Genie was attached to a potty by a special harness for most of the day, and then, at night, she would be fastened into a sleeping bag, unable to move her arms, and put into a cot. There was very little sound in the house, for the father forced the rest of the family to speak in whispers. If Genie herself attempted to make any noise, her father would beat her with a stick. On those occasions upon which he felt the need to communicate with his daughter, her father would bark or growl like a dog.

Genie had very little visual or physical stimulation. Hung up in the room were a couple of plastic raincoats, and she was sometimes allowed to play with them. Other small toys – plastic containers, or the TV journal – were sometimes given her. Her feeding was swift and silent, and she had eaten nothing but baby foods and cereals – she did not know how to chew.

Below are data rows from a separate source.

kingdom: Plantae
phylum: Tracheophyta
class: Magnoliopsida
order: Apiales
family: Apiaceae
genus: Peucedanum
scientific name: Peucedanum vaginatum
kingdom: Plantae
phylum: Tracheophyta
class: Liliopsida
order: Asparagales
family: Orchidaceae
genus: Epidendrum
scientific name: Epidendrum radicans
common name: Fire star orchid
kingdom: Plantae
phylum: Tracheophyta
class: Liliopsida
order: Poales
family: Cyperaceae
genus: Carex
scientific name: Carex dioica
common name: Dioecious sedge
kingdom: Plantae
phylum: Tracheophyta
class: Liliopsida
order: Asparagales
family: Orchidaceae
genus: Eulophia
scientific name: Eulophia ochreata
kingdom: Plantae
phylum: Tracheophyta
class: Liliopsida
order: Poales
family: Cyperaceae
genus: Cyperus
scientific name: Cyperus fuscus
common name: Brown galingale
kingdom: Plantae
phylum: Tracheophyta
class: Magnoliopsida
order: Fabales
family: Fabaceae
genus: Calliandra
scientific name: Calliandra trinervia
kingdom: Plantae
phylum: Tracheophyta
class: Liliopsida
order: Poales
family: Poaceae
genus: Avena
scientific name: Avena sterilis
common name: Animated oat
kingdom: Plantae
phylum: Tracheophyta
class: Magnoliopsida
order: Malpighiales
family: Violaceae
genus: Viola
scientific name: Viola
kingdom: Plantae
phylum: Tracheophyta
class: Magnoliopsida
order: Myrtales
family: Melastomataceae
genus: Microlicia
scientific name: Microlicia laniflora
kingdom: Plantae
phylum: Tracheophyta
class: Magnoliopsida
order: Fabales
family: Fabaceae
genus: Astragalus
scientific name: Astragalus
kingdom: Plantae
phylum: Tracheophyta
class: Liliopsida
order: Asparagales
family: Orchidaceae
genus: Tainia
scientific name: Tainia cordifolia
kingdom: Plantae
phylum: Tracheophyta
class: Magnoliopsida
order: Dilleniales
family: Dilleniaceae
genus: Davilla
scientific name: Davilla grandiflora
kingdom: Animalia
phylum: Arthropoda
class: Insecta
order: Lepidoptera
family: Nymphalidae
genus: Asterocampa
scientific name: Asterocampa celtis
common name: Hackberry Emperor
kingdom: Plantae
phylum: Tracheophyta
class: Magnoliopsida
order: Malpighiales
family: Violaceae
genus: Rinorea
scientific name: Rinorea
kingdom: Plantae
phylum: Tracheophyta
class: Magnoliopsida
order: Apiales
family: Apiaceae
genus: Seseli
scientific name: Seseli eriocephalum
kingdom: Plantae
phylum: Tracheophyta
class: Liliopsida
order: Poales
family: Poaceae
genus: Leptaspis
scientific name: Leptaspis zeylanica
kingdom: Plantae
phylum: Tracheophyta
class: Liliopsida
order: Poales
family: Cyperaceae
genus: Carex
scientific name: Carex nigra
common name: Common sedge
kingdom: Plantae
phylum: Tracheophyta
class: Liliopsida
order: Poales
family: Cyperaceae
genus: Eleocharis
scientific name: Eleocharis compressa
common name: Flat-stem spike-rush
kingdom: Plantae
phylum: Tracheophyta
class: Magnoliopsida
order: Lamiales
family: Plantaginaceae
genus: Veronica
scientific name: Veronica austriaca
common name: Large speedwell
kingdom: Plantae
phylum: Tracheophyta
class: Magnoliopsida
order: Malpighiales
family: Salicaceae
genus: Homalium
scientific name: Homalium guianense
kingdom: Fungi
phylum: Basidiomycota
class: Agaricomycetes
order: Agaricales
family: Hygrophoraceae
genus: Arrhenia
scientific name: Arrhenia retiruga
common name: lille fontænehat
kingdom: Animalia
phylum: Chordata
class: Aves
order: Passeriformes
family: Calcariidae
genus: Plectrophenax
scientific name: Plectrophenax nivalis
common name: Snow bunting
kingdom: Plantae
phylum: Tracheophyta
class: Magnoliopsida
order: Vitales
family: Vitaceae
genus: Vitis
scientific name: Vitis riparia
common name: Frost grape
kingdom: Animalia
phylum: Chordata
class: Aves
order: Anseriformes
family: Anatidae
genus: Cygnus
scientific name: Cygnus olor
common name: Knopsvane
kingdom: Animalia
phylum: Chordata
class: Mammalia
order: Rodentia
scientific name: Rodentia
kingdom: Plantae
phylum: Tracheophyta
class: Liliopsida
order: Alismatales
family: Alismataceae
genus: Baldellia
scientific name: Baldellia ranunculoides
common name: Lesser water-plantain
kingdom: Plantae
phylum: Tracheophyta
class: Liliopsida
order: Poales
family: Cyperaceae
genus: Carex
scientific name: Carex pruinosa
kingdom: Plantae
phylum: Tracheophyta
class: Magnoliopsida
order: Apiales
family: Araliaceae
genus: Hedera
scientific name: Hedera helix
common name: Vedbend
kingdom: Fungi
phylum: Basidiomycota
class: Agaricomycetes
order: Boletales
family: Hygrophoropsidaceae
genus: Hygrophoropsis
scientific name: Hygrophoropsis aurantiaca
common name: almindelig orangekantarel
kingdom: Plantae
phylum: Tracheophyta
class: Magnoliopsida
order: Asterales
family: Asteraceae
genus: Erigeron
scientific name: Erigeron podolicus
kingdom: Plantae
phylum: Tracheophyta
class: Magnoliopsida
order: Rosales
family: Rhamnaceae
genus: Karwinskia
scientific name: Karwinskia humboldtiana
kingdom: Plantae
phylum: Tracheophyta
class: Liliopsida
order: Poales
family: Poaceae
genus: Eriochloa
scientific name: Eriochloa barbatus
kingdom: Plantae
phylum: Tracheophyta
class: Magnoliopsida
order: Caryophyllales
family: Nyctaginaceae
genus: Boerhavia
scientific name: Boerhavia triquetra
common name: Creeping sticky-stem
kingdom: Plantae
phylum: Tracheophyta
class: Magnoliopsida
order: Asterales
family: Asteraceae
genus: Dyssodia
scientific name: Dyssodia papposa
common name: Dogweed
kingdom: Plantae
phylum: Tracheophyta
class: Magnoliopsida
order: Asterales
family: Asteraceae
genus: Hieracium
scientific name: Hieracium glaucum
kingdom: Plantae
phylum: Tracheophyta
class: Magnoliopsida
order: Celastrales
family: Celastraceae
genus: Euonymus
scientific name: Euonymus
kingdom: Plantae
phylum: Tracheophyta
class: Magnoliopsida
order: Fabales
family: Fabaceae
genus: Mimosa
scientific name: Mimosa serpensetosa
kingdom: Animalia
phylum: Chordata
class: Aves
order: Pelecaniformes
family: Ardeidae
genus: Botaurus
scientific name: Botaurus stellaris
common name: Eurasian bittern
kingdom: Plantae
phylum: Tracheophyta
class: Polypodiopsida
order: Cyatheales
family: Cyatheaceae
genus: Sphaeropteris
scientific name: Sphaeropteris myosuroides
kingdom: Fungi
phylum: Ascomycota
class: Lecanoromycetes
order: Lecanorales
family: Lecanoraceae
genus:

Genie was immediately surrounded by a team of scientists. These people were particularly interested in her progress in language. Would she ever learn to speak?

According to the neuropsychologist, Eric Lenneberg, in his book Biological Foundations of Language, 1967, the capacity to learn a language is indeed innate, and, like many such inborn mechanisms, it is circumscribed in time. If a child does not learn a language before the onset of puberty, the child will never master language at all. This is known as the critical period hypothesis. If Lenneberg was right, then Genie, at over 12 years old, would never be able to speak properly. If, on the other hand, she did learn to produce grammatically correct sentences, then Lenneberg was wrong.

At first, a number of the people working with her were convinced that she was going to demonstrate the falsity of the critical period hypothesis. One year after her escape, her language resembled that of a normal 18-20 month old child.

– she could distinguish between plural and singular nouns, and between positive and negative sentences. She was producing two-word sentences, and sometimes sentences of three words.
It is at this point that the language of the normal child begins to take off – there is a sudden qualitative change, and the infant learns not only more and more vocabulary, but also more and more complex grammar. But with Genie, this did not happen.